2. The apparatus in accordance with claim 1 wherein each of said side wall rails is disposed in a bore of one of said slide members, such that each slide member is slidably movable on one of said rails lengthwise of said tank.

3. The apparatus in accordance with claim 2 and further comprising at least two of said widthwise extending rails fixed at each end thereof to one of said slide members.

4. The apparatus in accordance with claim 3 wherein said nozzle carriage is adapted to be disposed at a selected position on said widthwise extending rails and said slide members are adapted to be disposed at selected locations on said rails mounted on said side walls of said tank.

5. The apparatus in accordance with claim 4 wherein said nozzle carriage is movable to place said nozzle at selected positions over said test slide disposed on said test slide mount.

6. The apparatus in accordance with claim 5 wherein said nozzle comprises a nozzle selected from a group of nozzles of different configurations and sizes.

7. The apparatus in accordance with claim 2 wherein said slide members each comprise a block having a smooth bore extending there through parallel to the upper edge of the side wall.

8. The apparatus in accordance with claim 1 wherein the side and end walls of said tank are substantially transparent.

9. The apparatus in accordance with claim 1 wherein the upper edges of the side walls are disposed in a same plane.

10. The apparatus in accordance with claim 1 within said rails mounted proximate the upper edge of the side walls comprise cylindrically shaped rods fixed at both ends thereof to the upper edges of the side walls.

11. The apparatus in accordance with claim 1 wherein said test slide mount is provided with a hermaphroditic connecting surface adapted to receive and retain a test slide having a complementary hermaphroditic connecting surface.

12. A method for determining sufficient water pressure and water stream configuration to remove biofilms on protective coatings on underwater optical devices, the method composing the steps of: providing a watertight test tank having parallel side walls, end walls, a bottom wall, a test slide mount disposed on the bottom wall, and a movable nozzle carriage mounted on the side walls and movable lengthwise and widthwise of the tank;joining a water delivery pipe to the nozzle carriage, wherein said water delivery pipe is fixed thereto and in communication with a water source;providing a discharge pipe extending from the nozzle carriage toward the test slide mount; anddirecting a stream of water from the discharge pipe, through a nozzle of selected size and configuration, and at a selected pressure and velocity onto a test slide mounted on said test slide mount, said test slide being a replica of a surface of an underwater optical device having a protective coating and also covered by a biofilm, wherein said stream of water impinges on the biofilm to determine the parameters of water pressure and configuration of the stream of water most suited for removal of the biofilm.

13. The method in accordance with claim 12 wherein the slide mount comprises a hermaphroditic connecting surface and the test slide comprises a hermaphroditic connecting surface, the surfaces being adapted for interconnection to attach the test slide to the slide mount and separable by lifting the test slide from the slide mount.
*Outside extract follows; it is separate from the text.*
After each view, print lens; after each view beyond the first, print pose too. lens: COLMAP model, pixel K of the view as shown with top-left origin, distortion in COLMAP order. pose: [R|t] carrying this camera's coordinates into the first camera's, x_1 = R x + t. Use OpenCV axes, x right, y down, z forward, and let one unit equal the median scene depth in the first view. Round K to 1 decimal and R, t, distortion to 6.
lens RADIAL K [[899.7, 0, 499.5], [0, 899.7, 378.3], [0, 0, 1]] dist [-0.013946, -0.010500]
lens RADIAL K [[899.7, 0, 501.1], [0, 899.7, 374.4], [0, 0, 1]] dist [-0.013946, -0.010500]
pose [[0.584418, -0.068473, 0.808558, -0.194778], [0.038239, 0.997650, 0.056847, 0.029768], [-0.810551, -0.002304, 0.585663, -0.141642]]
14. The method in accordance with claim 12 and comprising the further step of operating the water pressure regulator to effect changes in the pressure of the water discharged by the nozzle.
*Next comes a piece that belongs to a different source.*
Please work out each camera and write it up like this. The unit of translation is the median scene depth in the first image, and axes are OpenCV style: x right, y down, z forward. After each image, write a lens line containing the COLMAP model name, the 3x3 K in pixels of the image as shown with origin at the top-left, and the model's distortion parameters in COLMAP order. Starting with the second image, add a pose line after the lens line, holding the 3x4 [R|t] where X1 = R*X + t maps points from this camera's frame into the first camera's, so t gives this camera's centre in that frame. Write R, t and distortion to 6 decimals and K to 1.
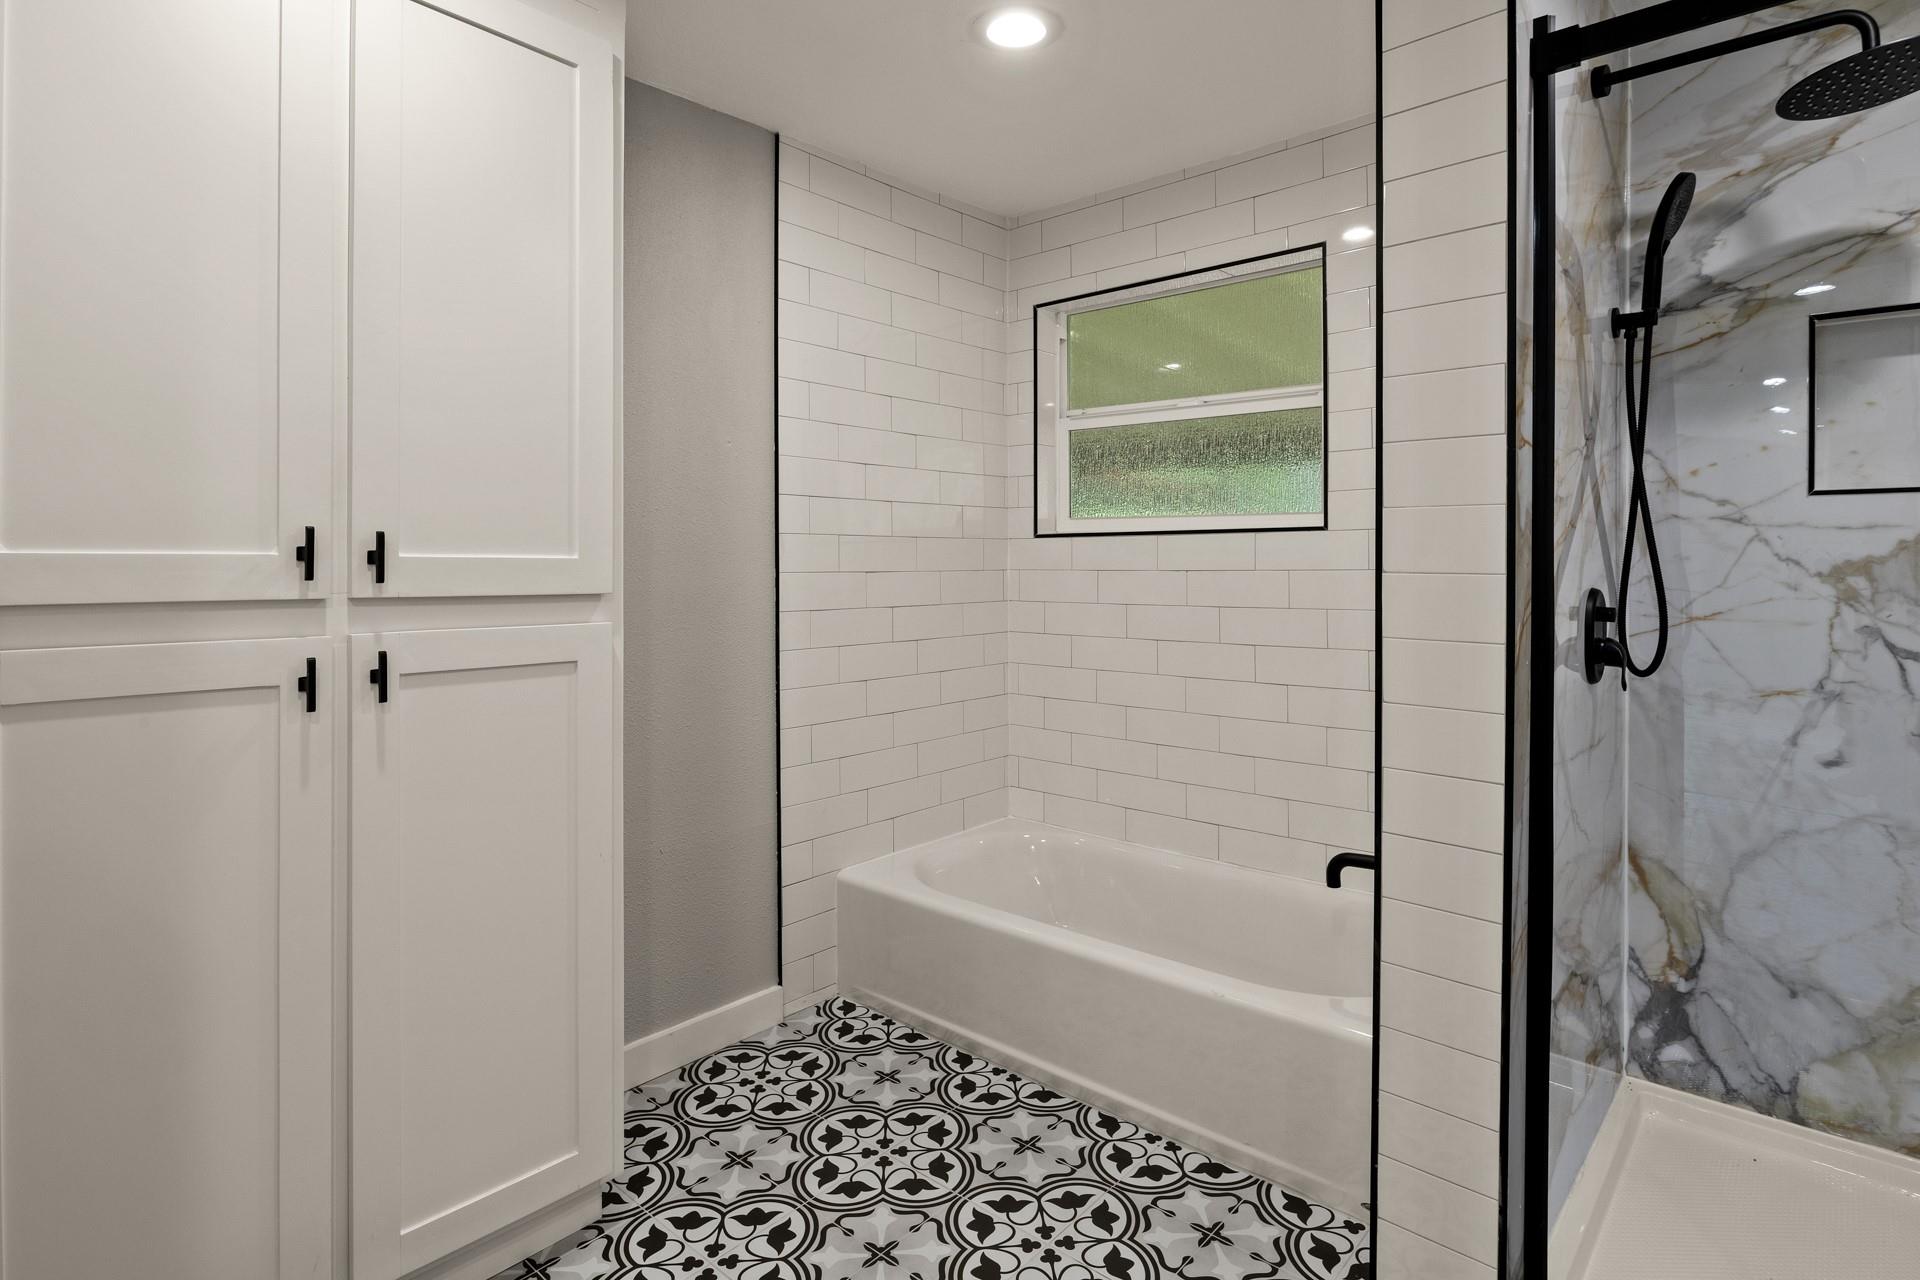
lens RADIAL K [[965.3, 0, 954.9], [0, 965.3, 568.6], [0, 0, 1]] dist [-0.006895, 0.000672]
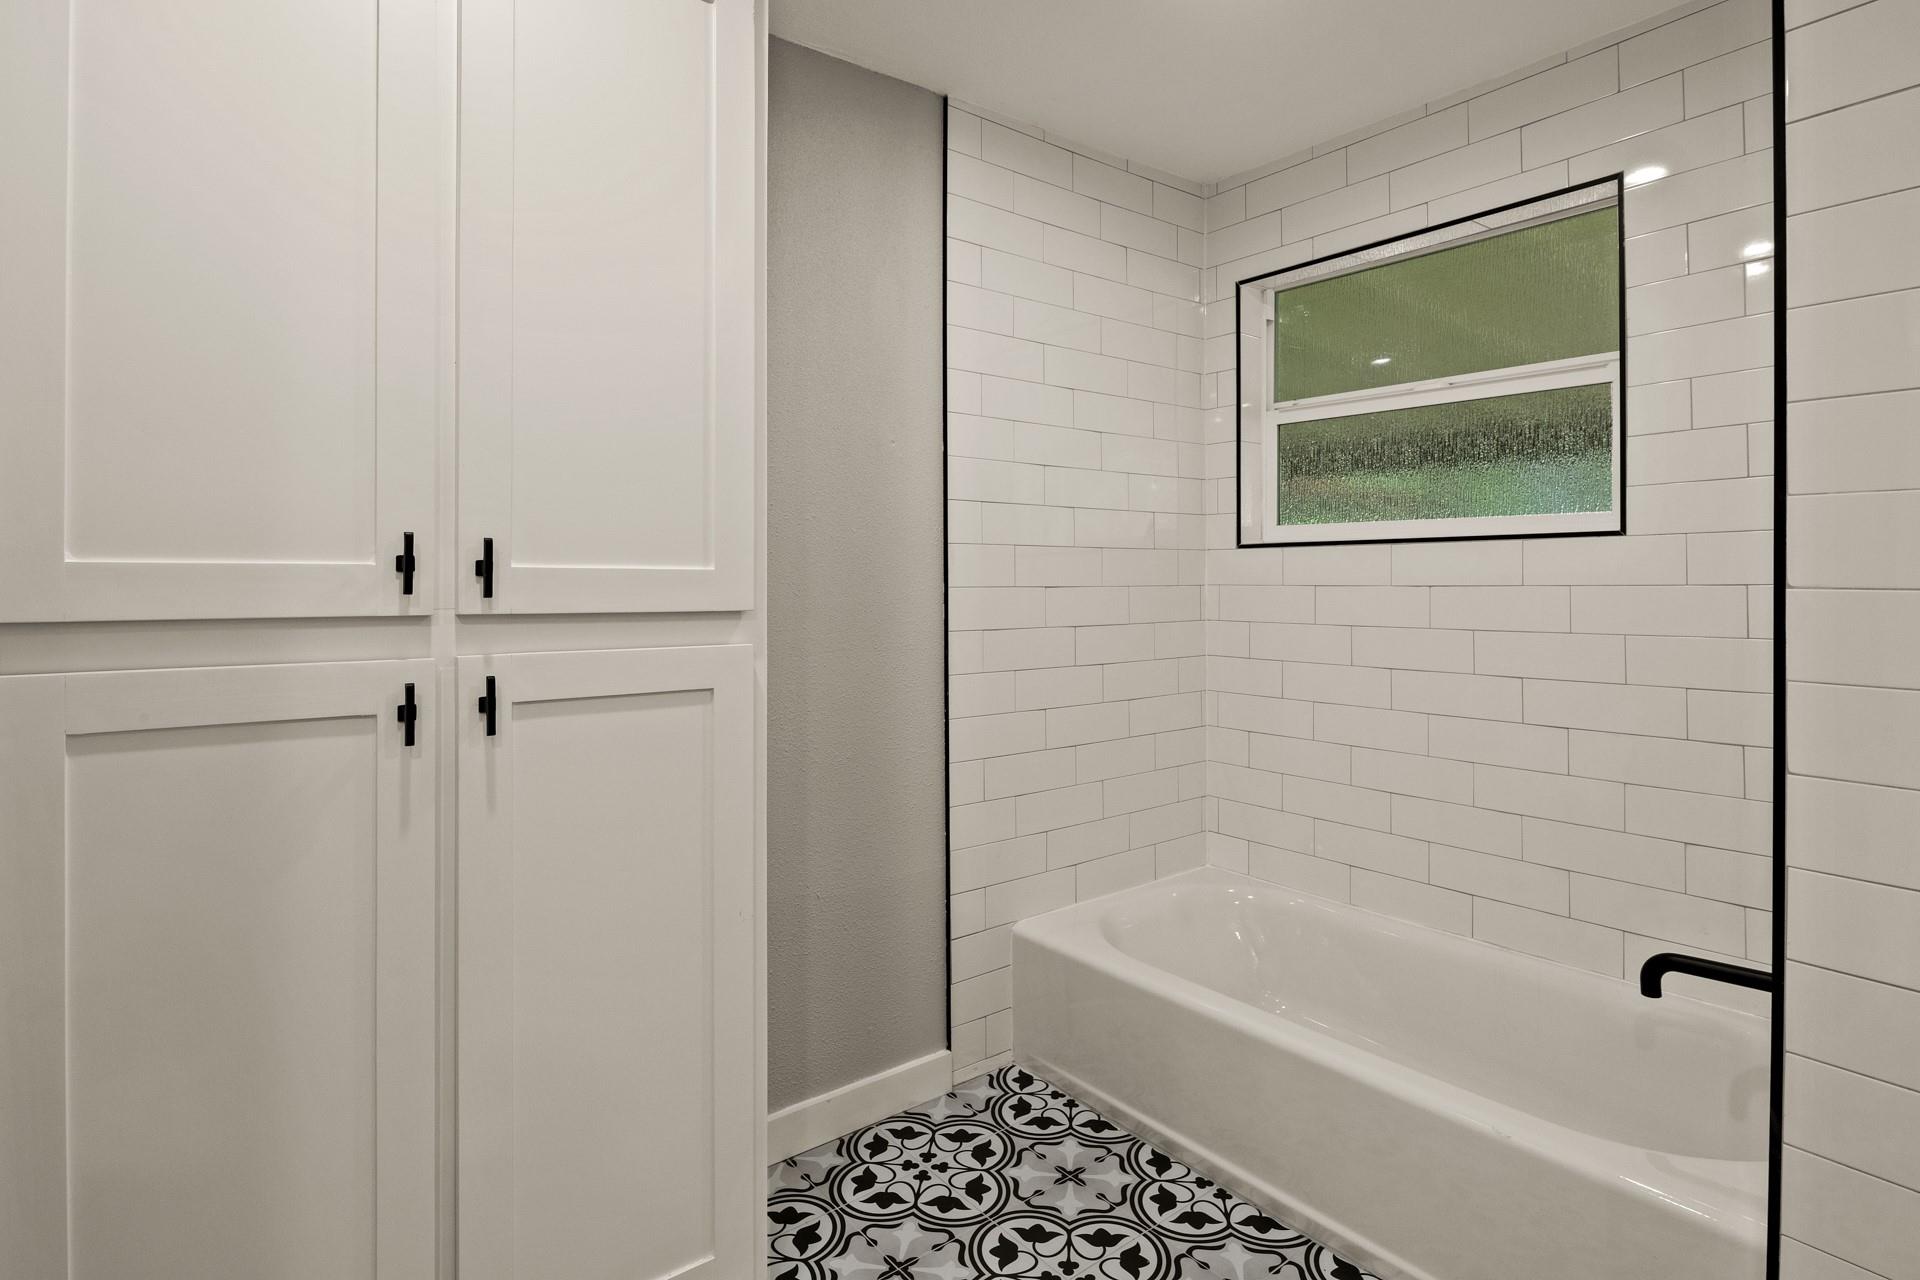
lens RADIAL K [[965.3, 0, 954.9], [0, 965.3, 568.6], [0, 0, 1]] dist [-0.006895, 0.000672]
pose [[0.983598, -0.002117, -0.180362, -0.015469], [-0.000981, 0.999854, -0.017087, 0.001964], [0.180372, 0.016984, 0.983452, 0.129718]]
15. The method in accordance with claim 14 and comprising the further steps of effecting a series of different water pressures, and different nozzle configurations and sizes, to obtain an indication of the most beneficial water pressure, nozzle size, and nozzle configuration for removing the biofilm from the surface of the optical device being tested, which can also be used to determine a speed and depth at which a submarine could proceed underwater to accomplish wash-away of the biofilm.